About Gevokizumab and Interleukin-1 Inhibition
Gevokizumab (XOMA 052) is a potent monoclonal antibody with the potential to treat patients with a wide variety of inflammatory and other diseases. Gevokizumab binds strongly to interleukin-1 beta (IL-1 beta), a pro-inflammatory cytokine that has been shown to be involved in non-infectious uveitis, including Behçet's uveitis, cardiovascular disease, and other auto-inflammatory diseases. By binding to IL-1 beta, gevokizumab inhibits the activation of the IL-1 receptor, thereby modulating the cellular signaling events that produce inflammation.

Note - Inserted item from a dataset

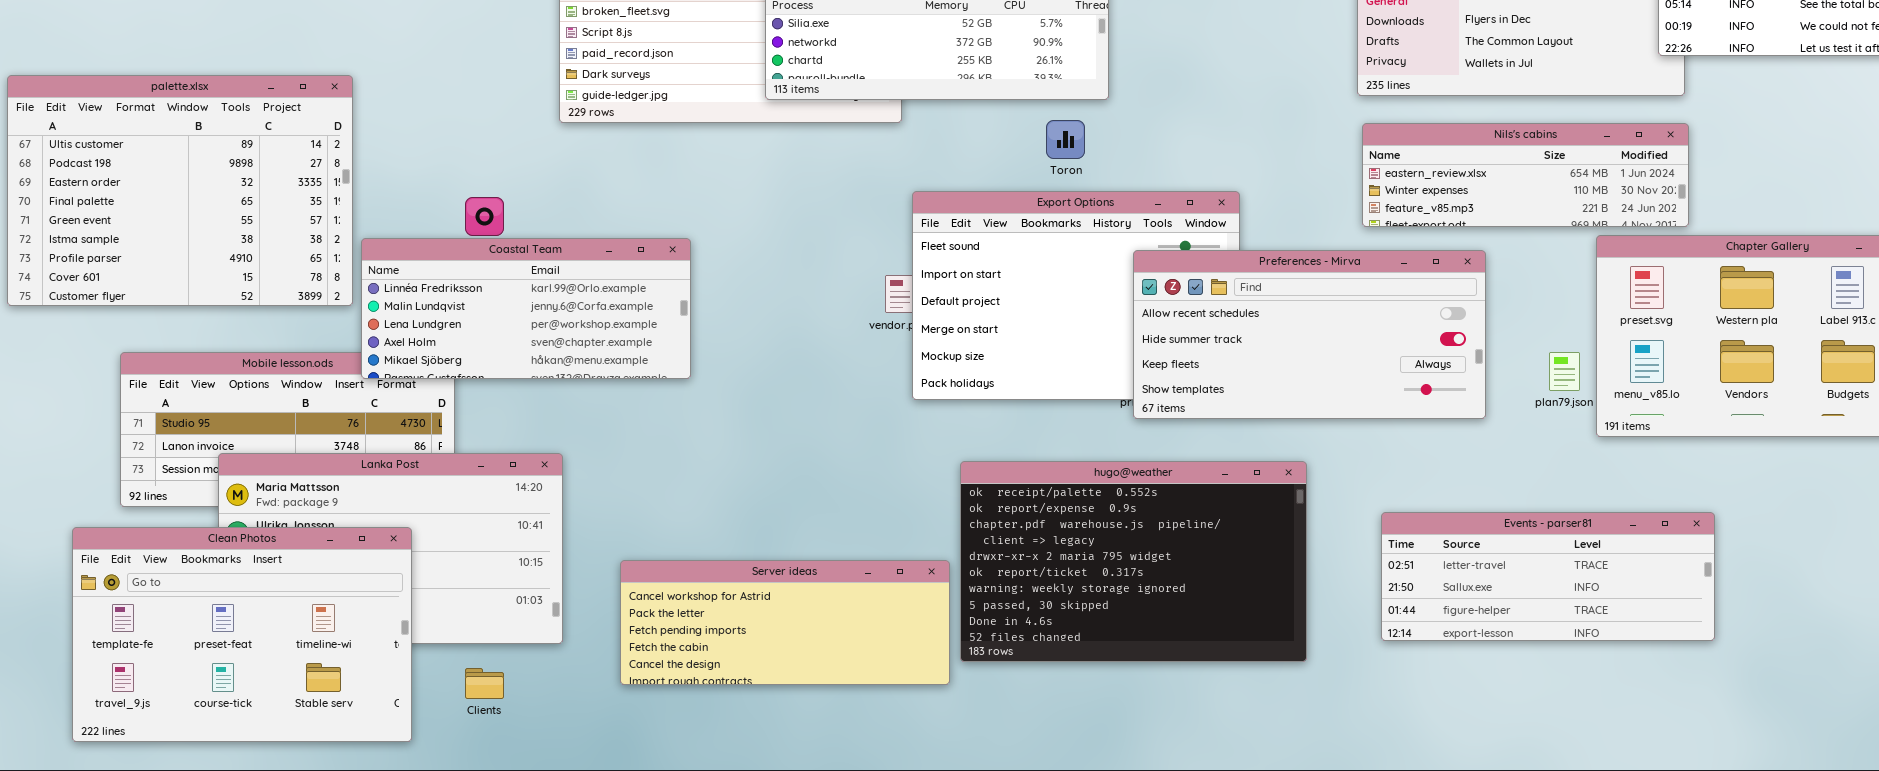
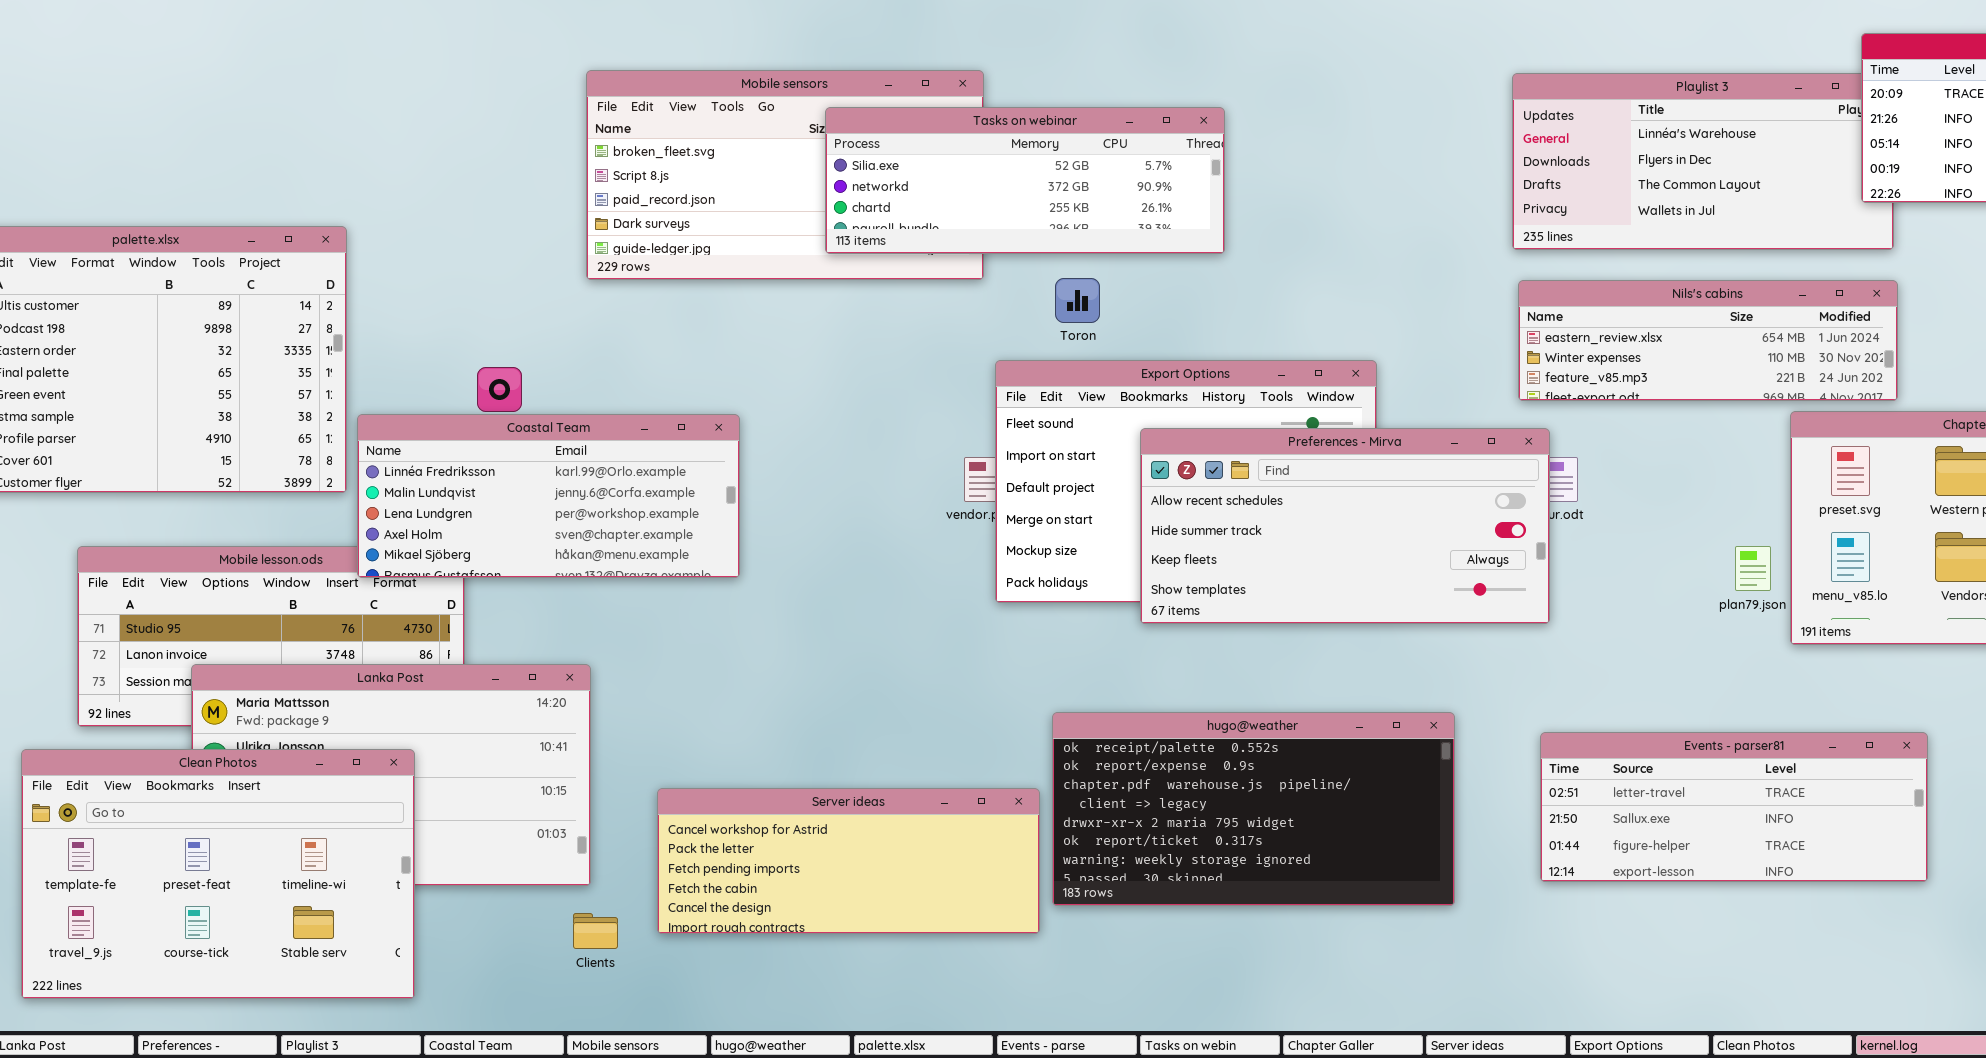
Toron: [1046,120,1085,159] -> [1055,278,1100,323], moved
Preferences - Mirva: [1133,250,1486,419] -> [1140,428,1550,624], moved
hugo@weather: [960,461,1307,662] -> [1052,712,1455,906], resized
Clients: [465,668,504,699] -> [573,913,618,949], moved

Gevokizumab has been studied in nearly 500 patients, with approximately 300 patients on treatment for six months, and has been shown to be well-tolerated. As previously reported, in a proof-of-concept Phase 2 trial of gevokizumab in Behçet's uveitis, all seven patients displayed rapid reduction of intraocular inflammation and improvement in visual acuity or other ophthalmic measures after a single treatment and following discontinuation of immunosuppressive drugs such as cyclosporine and/or azathioprine. Five of the patients were retreated with gevokizumab due to a recurring uveitis exacerbation and all responded again to treatment.